Habría que recordar aquel magnífico retrato del conflicto intergeneracional que se nos muestra en El estanque dorado (1981, USA), de Mark Rydell. El hermoso y poético drama de El hijo de la novia (2001, Argentina), de Juan José Campanella, o la agridulce Nebraska (2013, USA), de Alexander Payne, y la dura Amor (2012, Austria), de Michael Haneke, que nos hablan del deterioro cognitivo. También se muestra el mundo de las residencias de ancianos y la rebeldía de los ancianos de aceptar resignados su final como tan bien se ilustra en el filme animado Arrugas (2011, España), de Ignacio Ferrera, y en Vivir sin parar (2013, Alemania), de Kilian Riedhof.

Tampoco podemos pasar por alto esos aspectos que pueden aportar la madurez y la experiencia en el trabajo, como sucede en El becario (2015, USA), de Nancy Meyers, los viejos no dejan de ser útiles porque se jubilan. O ya lo importante que resulta la memoria testimonial para recordarnos ciertos hechos que ellos vivieron y que son una lección a aprender en el presente en filmes como Para que no me olvides (2005, España), de Patricia Ferreira, o La profesora de Historia (2014, Francia), de Marie-Castille Mention-Schaar.

También historias de superación y de vitalismo otoñal como, sin duda, se ha reflejado de forma tan cándida y brillante en la película animada Up (2009, USA), de Pete Docter y Bob Peterson, Una historia verdadera (1999, USA), de David Lean, y Ahora o nunca (2007, USA), de Rob Reiner. También están las historias en las que los mayores buscan seguir divirtiéndose y abriéndose a nuevas relaciones como en Plan en las Vegas (2013, USA), de Jon Turteltaub, porque el sexo no es tabú para ellos.
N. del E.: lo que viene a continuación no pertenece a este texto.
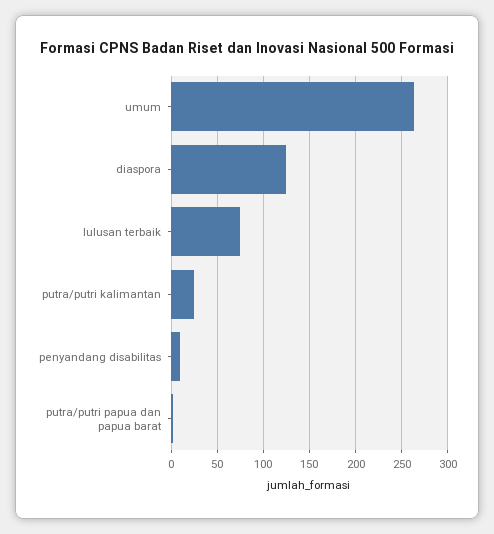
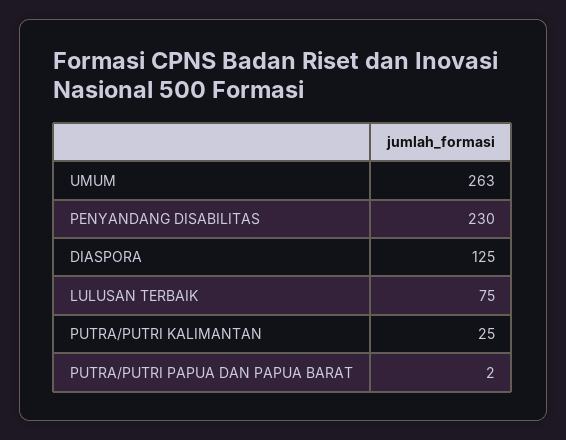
  {
    "umum": 263,
    "diaspora": 125,
    "lulusan terbaik": 75,
    "putra/putri kalimantan": 25,
-   "penyandang disabilitas": 10,
+   "penyandang disabilitas": 230,
    "putra/putri papua dan papua barat": 2
  }

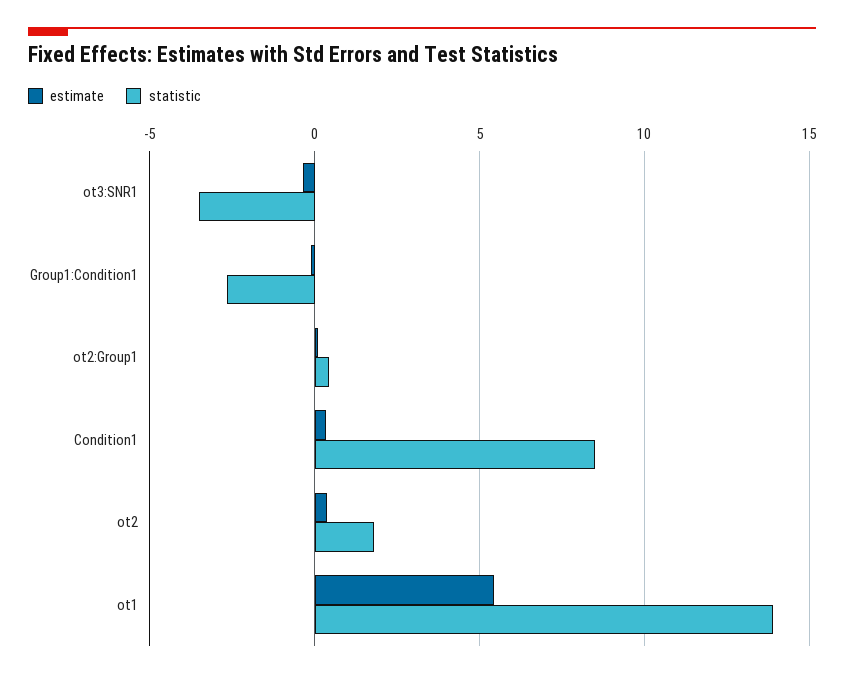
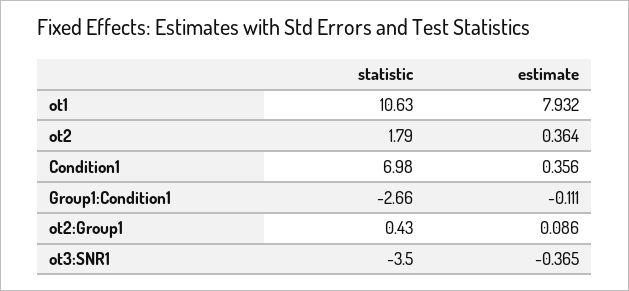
  {
    "estimate": {
      "ot3:SNR1": -0.365,
      "Group1:Condition1": -0.111,
      "ot2:Group1": 0.086,
      "Condition1": 0.356,
      "ot2": 0.364,
-     "ot1": 5.5
+     "ot1": 7.932
    },
    "statistic": {
      "ot3:SNR1": -3.5,
      "Group1:Condition1": -2.66,
      "ot2:Group1": 0.43,
-     "Condition1": 8.5,
+     "Condition1": 6.98,
      "ot2": 1.79,
-     "ot1": 14
+     "ot1": 10.63
    }
  }

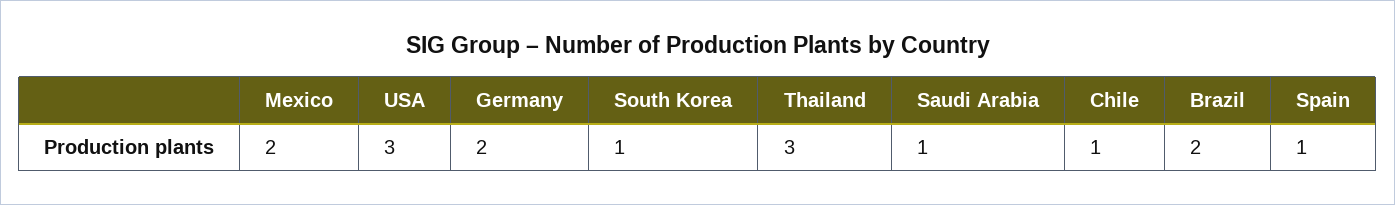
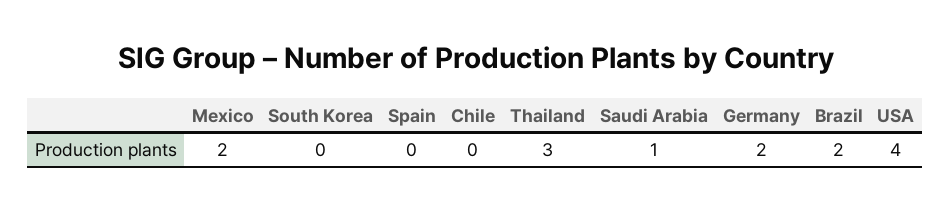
  {
    "Mexico": 2,
-   "USA": 3,
+   "USA": 4,
    "Germany": 2,
-   "South Korea": 1,
+   "South Korea": 0,
    "Thailand": 3,
    "Saudi Arabia": 1,
-   "Chile": 1,
+   "Chile": 0,
    "Brazil": 2,
-   "Spain": 1
+   "Spain": 0
  }

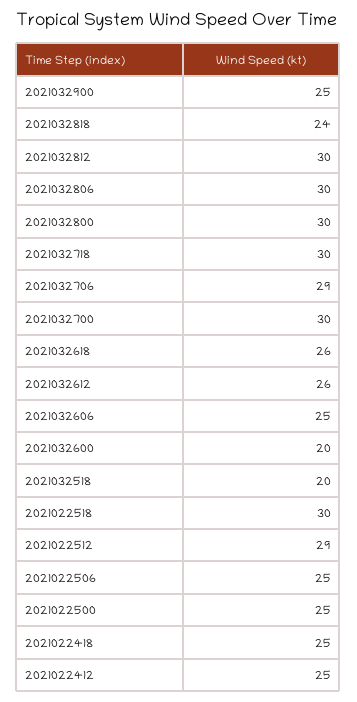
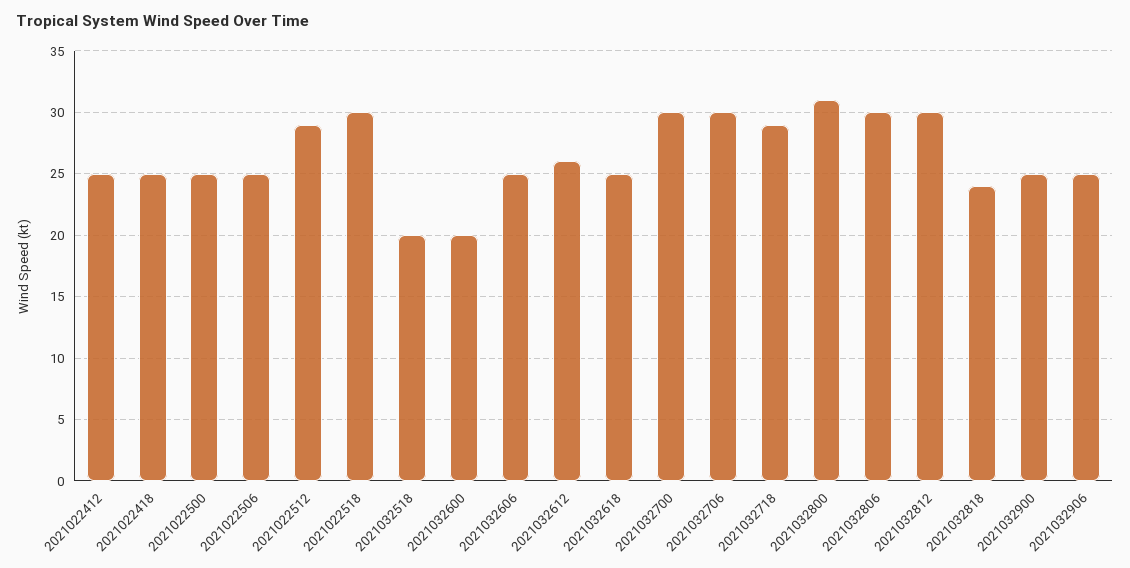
  {
    "2021032900": 25,
    "2021032818": 24,
    "2021032812": 30,
    "2021032806": 30,
-   "2021032800": 30,
+   "2021032800": 31,
-   "2021032718": 30,
+   "2021032718": 29,
-   "2021032706": 29,
+   "2021032706": 30,
    "2021032700": 30,
-   "2021032618": 26,
+   "2021032618": 25,
    "2021032612": 26,
    "2021032606": 25,
    "2021032600": 20,
    "2021032518": 20,
    "2021022518": 30,
    "2021022512": 29,
    "2021022506": 25,
    "2021022500": 25,
    "2021022418": 25,
-   "2021022412": 25
+   "2021022412": 25,
+   "2021032906": 25
  }

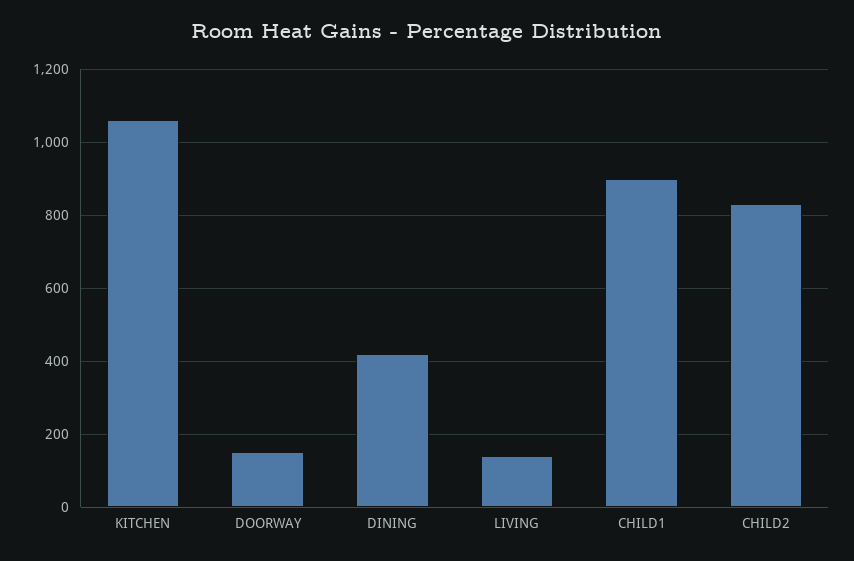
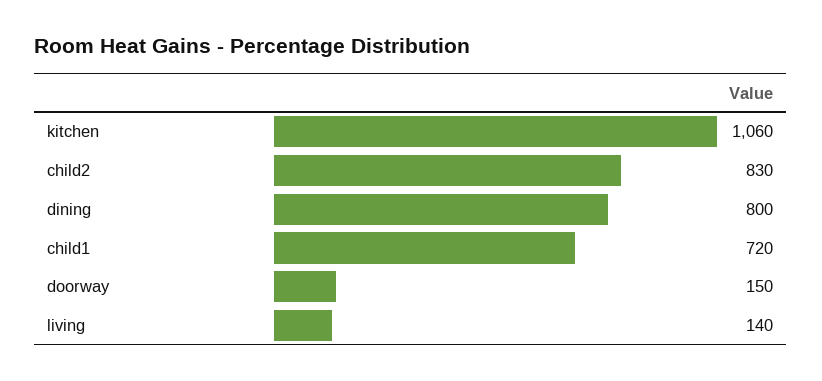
  {
    "KITCHEN": 1060,
    "DOORWAY": 150,
-   "DINING": 420,
+   "DINING": 800,
    "LIVING": 140,
-   "CHILD1": 900,
+   "CHILD1": 720,
    "CHILD2": 830
  }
Pues esta etapa no debe verse solo como un punto y final sin más alicientes que llegar lo más rápidamente a este tránsito, sino lleno de riqueza social como tan bien se vislumbra en Una canción para Marion (2012, Reino Unido), de Paul Andrew Williams, donde la música cobra una importancia central a la hora de hacernos valorar que el espíritu de los ancianos es igual de jovial, o puede serlo, que el de los jóvenes.

Desde luego, podemos encontrar muchos más filmes y temáticas vinculadas a una tercera edad que viven no solo una época dorada en el cine, sino que desvela que nuestros mayores siguen bien vivos, con problemas y afecciones, pero también con sus inquietudes, y un deseo todavía inagotable de actuar, vivir, amar y, sobre todo, de seguir sumando experiencias.